<<<<

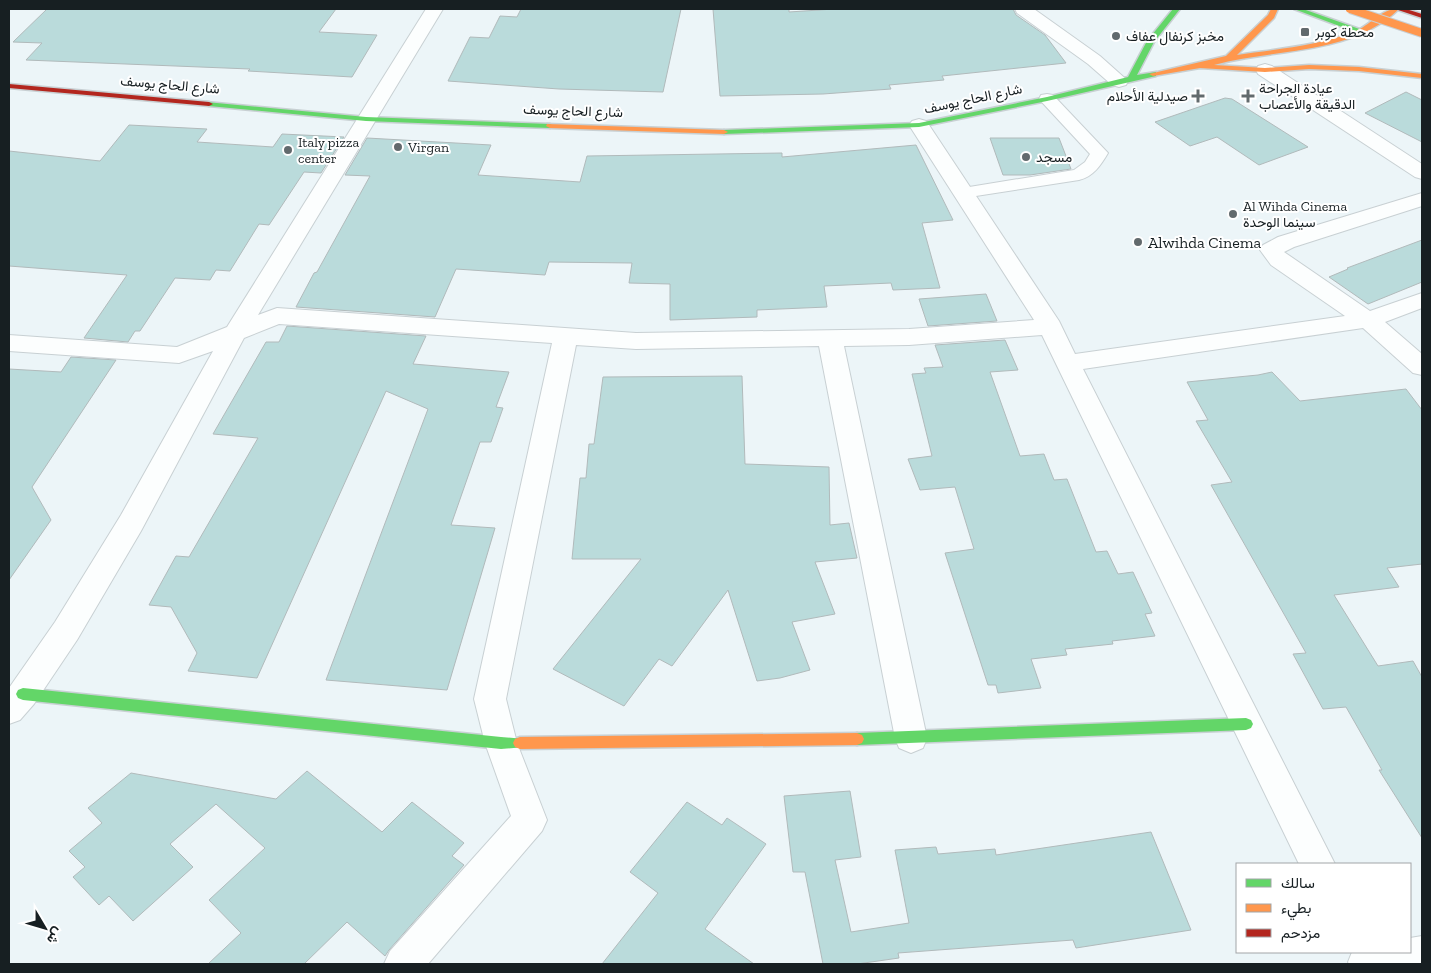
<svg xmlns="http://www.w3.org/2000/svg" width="1431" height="973" font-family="'Zilla Slab',Vazirmatn,serif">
	<rect width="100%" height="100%" fill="#ecf5f8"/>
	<!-- building -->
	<path fill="#badbdb" stroke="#b1babb" d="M47,9H336L319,32L377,35L352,77L248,71L250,69L26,60L42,43L13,42Z
		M521,9H681L663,92L559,89L448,81L470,37L489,38L500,16L517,17Z
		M713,9H789V12L834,9H1013L1016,15L1045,35L1066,63L942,76L944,80L889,85L891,89L823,94L720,96Z
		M1406,92L1422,100V142L1365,113Z
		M1225,98L1232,99L1308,147L1259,165L1217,137L1190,146L1155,122Z
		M129,125L207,129L197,142L273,147L282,134L344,137L321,173L304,172L269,225L259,224L230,271L216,270L210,280L175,278L140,331H135L128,342L84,338L127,275L9,266V151L100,161Z
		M367,138L491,145L478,175L580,182L587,156L782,153V157L916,145L953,220L922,223L940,288L893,290L891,283L824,286L827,307L757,310V317L670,320V284L629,283L632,263L549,262L545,275L456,269L435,317L296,307L314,273L317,272L370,176L345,175Z
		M990,138H1059L1071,169L1030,175H1003Z
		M1422,240V282L1368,304L1329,277L1348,269L1347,268Z
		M986,294L997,321L928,326L919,299Z
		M287,326L426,336L413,364L509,372L496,407L503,408L491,442H480L451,525L495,528L447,690L326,680L428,409L386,391L257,678L188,671L197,653L171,607L149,605L176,556L189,557L258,438L213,434L266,342H279Z
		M1005,340L1018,370L990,372L1020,456L1044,454L1054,480L1067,479L1096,552L1107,551L1118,574L1133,572L1152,613L1145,614L1155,636L1112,641L1113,644L1065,649L1067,655L1031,659L1041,688L998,693L996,685H988L945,553L974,549L955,487L920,490L908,459L932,456L912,374L926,373L924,368L943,367L935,345Z
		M71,357L116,360L32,487L51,520L9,580V369L61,372Z
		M1272,372L1300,401L1406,389L1422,410V564L1387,568L1399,587L1334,595L1378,666L1413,661L1422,677V838L1379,770H1382L1346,707L1323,709L1293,654L1306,653L1211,485L1232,482L1196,421L1208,420L1187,382L1258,375Z
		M742,376L745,464L829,467L830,525L849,523L857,558L815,562L835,614L792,622L810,670L780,678L757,681L728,590L672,666L659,659L624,706L553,669L641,559H572L580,478H586L589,444H594L603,377Z
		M307,771L382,832L412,802L464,843L452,856L464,865L389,950L385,956L347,922L304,964H208L241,933L209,900L265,848L216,804L170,844L193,867L133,921L109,896L99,905L73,877L85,867L69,851L102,823L88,808L131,773L276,799Z
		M850,791L861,857L835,860L851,932L909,923L895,850L936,847L938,854L995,849L996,855L1151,832L1191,930L1076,948L1073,940L898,953L899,958L857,964H823L805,872H793L784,796Z
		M687,802L722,825L727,818L766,844L705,929L754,964H602L658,893L630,872Z"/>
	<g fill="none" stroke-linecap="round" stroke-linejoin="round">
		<!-- lane casing -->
		<g stroke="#c8d0d3" stroke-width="2">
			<path id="lane" d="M1047,94L1053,95L1108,153C1101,165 1093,177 1079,180L963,198L957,197L954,193L957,189L1074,170L1085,162L1090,154L1039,99L1041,95Z"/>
		</g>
		<!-- street casing -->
		<g stroke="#c8d0d3" stroke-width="2">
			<path id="street" d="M426,9H443L258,315L277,308L636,333L909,329L1034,320L909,125L912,121L919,119L926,121L929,125L1059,321L1075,354L1345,316L1271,265L1260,250L1263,245L1278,237L1422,193V206L1294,247L1284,252L1370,311L1422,293V308L1385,322L1422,354V375L1413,373L1363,328L1083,369L1335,864H1299L1042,335L909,345L844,346L927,738L923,748L911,753L899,748L895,738L819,346L636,349L576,345L506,699L517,743L547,820L542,831L428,964H384L390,951L511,816L485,743L474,699L552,343L279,324L244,338L141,531L77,640L34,704L20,720L9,724V688L55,622L121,515L213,351L179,363L9,351V335L177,347L227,327Z
				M1015,9H1034L1100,56L1128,81L1126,85L1119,87L1112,85L1088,64L1017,13Z
				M1265,64L1272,66L1422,164V179L1415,177L1258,74L1256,70L1258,66Z
				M1422,936V964H1349L1348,962L1352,952H1410V938Z"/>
		</g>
		<!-- fast casing -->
		<g stroke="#c8d0d3" stroke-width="3">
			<path id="fast" d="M1173,9H1180L1154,42L1137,75L1156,72V76L1047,101L919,127L724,134L720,132L724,130L919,123L1047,97L1128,77L1147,41Z
				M1294,9H1303L1365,31L1358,33Z
				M206,102L366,117L550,124L554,126L550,128L366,121L209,106L205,104Z
				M23,688L501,737L525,739L527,743L525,747L501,749L23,700L18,698L16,694L18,690Z
				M1246,718L1251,720L1253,724L1251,728L1246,730L857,745L852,743L850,739L852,735L857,733Z"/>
		</g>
		<!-- slow casing -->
		<g stroke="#c8d0d3" stroke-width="3">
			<path id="slow" d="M1271,9H1278L1274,18L1237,55C1276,49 1321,46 1358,30C1372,23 1383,8 1399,9C1350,56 1274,48 1214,65L1265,68L1309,65L1359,67L1422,74V78L1359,71L1309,69L1265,72L1200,68L1153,76L1149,74L1226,56L1268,15Z
				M547,124L724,130L728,132L724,134L550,128L546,126Z
				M857,733L862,735L864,739L862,743L857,745L520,749L515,747L513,743L515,739L520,737Z"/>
		</g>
		<!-- jam casing -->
		<g stroke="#c8d0d3" stroke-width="3">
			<path id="jam" d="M1395,9H1406L1422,14V18Z
				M9,84L209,102L213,104L209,106L9,88Z"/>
		</g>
		<!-- lane -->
		<use href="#lane" fill="#fcfefe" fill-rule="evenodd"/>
		<!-- street -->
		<use href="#street" fill="#fcfefe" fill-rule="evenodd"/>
		<!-- fast -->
		<use href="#fast" fill="#63d668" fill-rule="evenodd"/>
		<!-- slow -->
		<use href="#slow" fill="#ff974d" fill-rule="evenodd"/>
		<!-- jam -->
		<use href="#jam" fill="#b3261e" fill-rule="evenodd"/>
		<!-- slow-bridge casing -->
		<g stroke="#c8d0d3" stroke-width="10" stroke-linecap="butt">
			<path id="slow-bridge" d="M1350,9L1422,33"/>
		</g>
		<!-- slow-bridge -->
		<use href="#slow-bridge" stroke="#ff974d" stroke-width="8"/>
	</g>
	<!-- markers -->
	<g fill="#626a6d" stroke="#fff" stroke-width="2">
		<rect x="1300" y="27" width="10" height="10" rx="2.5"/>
		<circle cx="1116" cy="36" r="5"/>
		<path d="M1195.5 88.5h5v5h5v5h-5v5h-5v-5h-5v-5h5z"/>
		<path d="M1245.5 88.5h5v5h5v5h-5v5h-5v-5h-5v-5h5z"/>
		<circle cx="398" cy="147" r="5"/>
		<circle cx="288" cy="150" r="5"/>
		<circle cx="1026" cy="157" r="5"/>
		<circle cx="1233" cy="214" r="5"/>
		<circle cx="1138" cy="242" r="5"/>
	</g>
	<g text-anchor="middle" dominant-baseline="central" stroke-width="4" stroke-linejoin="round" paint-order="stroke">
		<!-- far-poi labels -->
		<g font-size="14" fill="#171f22" stroke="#fff" text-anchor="start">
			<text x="1315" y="32">محطة كوبر</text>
			<text x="1126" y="36">مخبز كرنفال عفاف</text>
			<text x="1259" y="88">عيادة الجراحة<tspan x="1259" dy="16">الدقيقة والأعصاب</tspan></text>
			<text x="1188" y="96" text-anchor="end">صيدلية الأحلام</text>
			<text x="298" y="142">Italy pizza<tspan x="298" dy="16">center</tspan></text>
			<text x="408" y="147">Virgan</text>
			<text x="1036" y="157">مسجد</text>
			<text x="1243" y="206">Al Wihda Cinema<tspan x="1243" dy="16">سينما الوحدة</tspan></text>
		</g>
		<!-- far-street labels -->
		<g font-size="14" fill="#171f22" stroke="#fff">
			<text transform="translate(170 85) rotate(5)">شارع الحاج يوسف</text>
			<text transform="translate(973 99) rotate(-12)">شارع الحاج يوسف</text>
			<text transform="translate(573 111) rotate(2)">شارع الحاج يوسف</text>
		</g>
		<!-- poi labels -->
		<g font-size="16" fill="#171f22" stroke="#fff" text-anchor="start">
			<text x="1148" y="242">Alwihda Cinema</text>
		</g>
	</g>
	<!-- border -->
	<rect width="1431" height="973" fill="none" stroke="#171f22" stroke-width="20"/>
	<!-- legend -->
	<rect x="1236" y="863" width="175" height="90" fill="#ffffff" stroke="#a2a5a7"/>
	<rect x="1246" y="879" width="25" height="8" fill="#63d668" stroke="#a2a5a7"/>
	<text x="1281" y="888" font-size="15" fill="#171f22">سالك</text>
	<rect x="1246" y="904" width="25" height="8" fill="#ff974d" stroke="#a2a5a7"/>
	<text x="1281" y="913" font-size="15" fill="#171f22">بطيء</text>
	<rect x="1246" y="929" width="25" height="8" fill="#b3261e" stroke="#a2a5a7"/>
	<text x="1281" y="938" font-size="15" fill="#171f22">مزدحم</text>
	<!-- north arrow -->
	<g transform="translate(45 928) rotate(128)" stroke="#ffffff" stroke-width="4" paint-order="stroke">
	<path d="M0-4L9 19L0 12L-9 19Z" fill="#171f22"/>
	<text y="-8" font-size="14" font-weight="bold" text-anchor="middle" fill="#171f22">ش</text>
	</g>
</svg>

>>>>

#### Task instructions
Show me all lines in the records that contain "round".

#### Task output
	<g fill="none" stroke-linecap="round" stroke-linejoin="round">
	<g text-anchor="middle" dominant-baseline="central" stroke-width="4" stroke-linejoin="round" paint-order="stroke">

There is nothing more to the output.